Earl Agnoly

Medal record

Representing Panama

Men's Baseball

Baseball World Cup

= Earl Agnoly =

Panamanian baseball player (born 1975)

Earl Rene Agnoly Thompson (born November 18, 1975, in Colón, Panama) is a former professional baseball player. He played professionally for six years in the Florida Marlins organization and in independent baseball. As a member of the Panama national baseball team, he was on Panama's roster in the 2006 World Baseball Classic and 2009 World Baseball Classic.

He played in the Dominican Summer League in 1993 and 1994, hitting .321 in 1993 and .336 in 1994. With the GCL Marlins in 1995, he hit .272 in 55 games. In 1996 and 1997, he played for the Kane County Cougars, hitting .246 in the former year and only .210 in the latter year.

In the 1998 Baseball World Cup qualifier, he hit .500, and in the actual World Baseball Cup he hit .448. He had 12 RBI in the 1998 Central American and Caribbean Games.

Although he hit only .206 in the 2001 Baseball World Cup, he hit .370 in the 2002 Intercontinental Cup. In April, 2003, it was found out that he had been doping, and he was subsequently banned from international competition for two years.
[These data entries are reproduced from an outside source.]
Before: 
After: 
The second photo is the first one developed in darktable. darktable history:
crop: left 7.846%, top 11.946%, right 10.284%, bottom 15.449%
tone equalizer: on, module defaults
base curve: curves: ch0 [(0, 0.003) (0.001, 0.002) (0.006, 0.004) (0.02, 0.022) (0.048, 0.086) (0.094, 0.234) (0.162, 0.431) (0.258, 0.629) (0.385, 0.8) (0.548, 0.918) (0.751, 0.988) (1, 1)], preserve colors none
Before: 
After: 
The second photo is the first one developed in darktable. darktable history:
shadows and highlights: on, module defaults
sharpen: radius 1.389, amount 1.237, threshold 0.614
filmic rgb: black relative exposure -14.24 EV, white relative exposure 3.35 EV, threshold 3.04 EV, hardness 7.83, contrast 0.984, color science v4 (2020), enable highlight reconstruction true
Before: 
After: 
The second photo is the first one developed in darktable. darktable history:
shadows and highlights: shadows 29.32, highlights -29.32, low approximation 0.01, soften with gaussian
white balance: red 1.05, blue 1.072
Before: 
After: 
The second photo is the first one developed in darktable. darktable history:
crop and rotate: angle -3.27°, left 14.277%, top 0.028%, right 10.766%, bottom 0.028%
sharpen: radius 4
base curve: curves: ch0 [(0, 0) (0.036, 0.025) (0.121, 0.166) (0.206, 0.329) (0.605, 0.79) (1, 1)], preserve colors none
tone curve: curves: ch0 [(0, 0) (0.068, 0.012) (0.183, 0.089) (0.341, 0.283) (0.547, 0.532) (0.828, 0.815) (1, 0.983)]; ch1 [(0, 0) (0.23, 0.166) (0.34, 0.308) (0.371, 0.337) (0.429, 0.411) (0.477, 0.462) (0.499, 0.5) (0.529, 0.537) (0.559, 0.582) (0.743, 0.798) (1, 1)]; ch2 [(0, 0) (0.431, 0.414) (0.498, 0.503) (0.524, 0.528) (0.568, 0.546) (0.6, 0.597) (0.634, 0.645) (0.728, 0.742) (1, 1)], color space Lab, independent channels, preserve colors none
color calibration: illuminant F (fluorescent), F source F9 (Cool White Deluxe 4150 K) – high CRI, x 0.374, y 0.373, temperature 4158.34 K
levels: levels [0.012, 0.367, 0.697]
He returned to professional baseball in 2003, appearing in 13 games for the Calgary Outlaws of the Canadian Baseball League and hitting .300 with three stolen bases.

In the 2005 Baseball World Cup, he hit .324 and scored eight runs. He went 1-for-3 in the 2006 World Baseball Classic. In the 2008 Olympics qualifier (held in 2006), he hit .471 with 11 runs, although his team did not make the cut in the end. He hit .261 in the 2006 Central American and Caribbean Games.

Agnoly hit .231 in the 2007 Pan-American Games, and he hit only .150 in the 2007 Baseball World Cup. In the 2008 Americas Baseball Cup, he hit .273. In one at-bat in the 2009 World Baseball Classic, he struck out.